Mentor: Keith Walley, St. Paul’s Hospital
Project Room: ORCH 3068
Summary
Cytokines are a broad and loose category of small proteins that are important in cell signaling. Their release has an effect on the behavior of cells around them. The challenge in this problem is to find patterns of Single Nucleotide Polymorphisms (SNPs: genotypes) that beget particular cytokine levels (phenotypes).

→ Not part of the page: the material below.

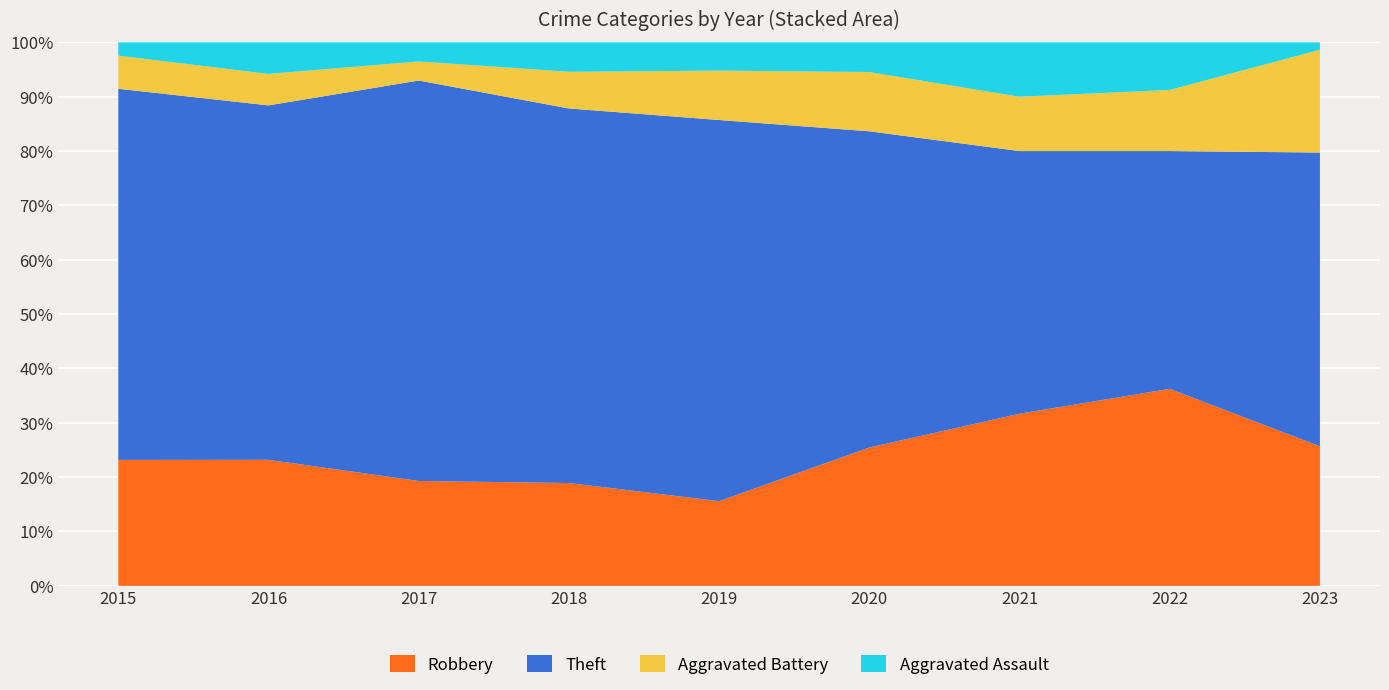

The Robbery series shows 15.6 at 2019. True or false?

True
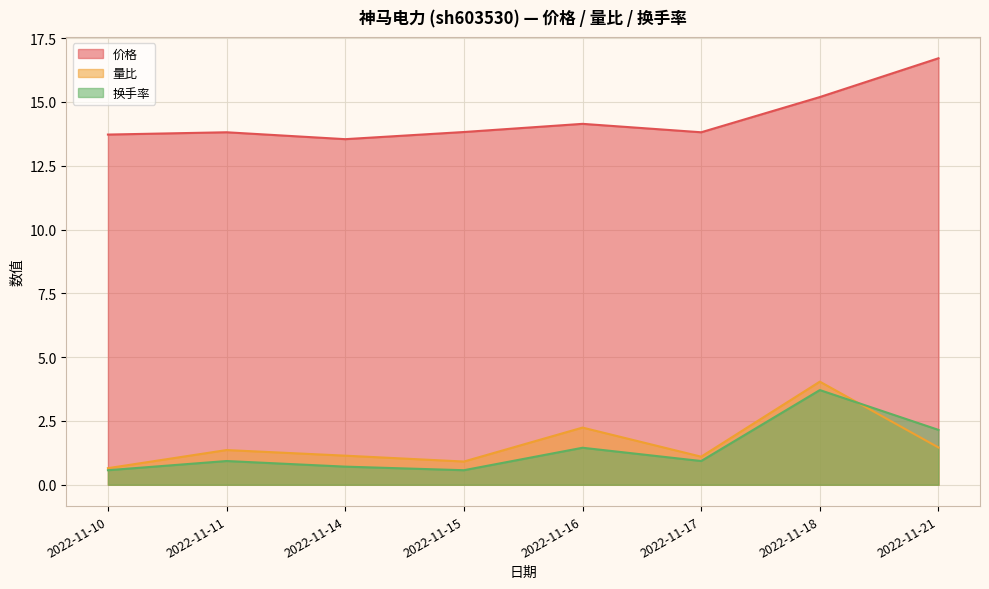

What is the value of the 量比 point at the 3rd from the left?

1.1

Part of the data set provided is a list of patients’ blood work measurements (cytokine levels). These data are in a straightforward CSV file. The other part of the dataset is genomic data of the patients. These data are large collections of SNP markers on the patients’ genomes and are represented in plink format, a common format for genome studies. A part of the work the students would have to do is to unpack the plink data into a useful form for analysis. Finally, there is a genome reference online that indicates what is known about each SNP marker. There are about 330 (anonymized) patients, perhaps 40 cytokine markers, and entire genomes worth of data for each patient.
Data team notes
Some background with biochemistry, mathematical biology, genetics, etc. is recommended. Slides from the Monday presentation are available here.
About St. Paul’s Hospital
St. Paul’s Hospital is an acute care, teaching and research hospital located in downtown Vancouver. It is home to many world-class medical and surgical programs, including heart and lung services, HIV/AIDS, mental health, emergency, critical care, kidney care, elder care and numerous surgical specialties.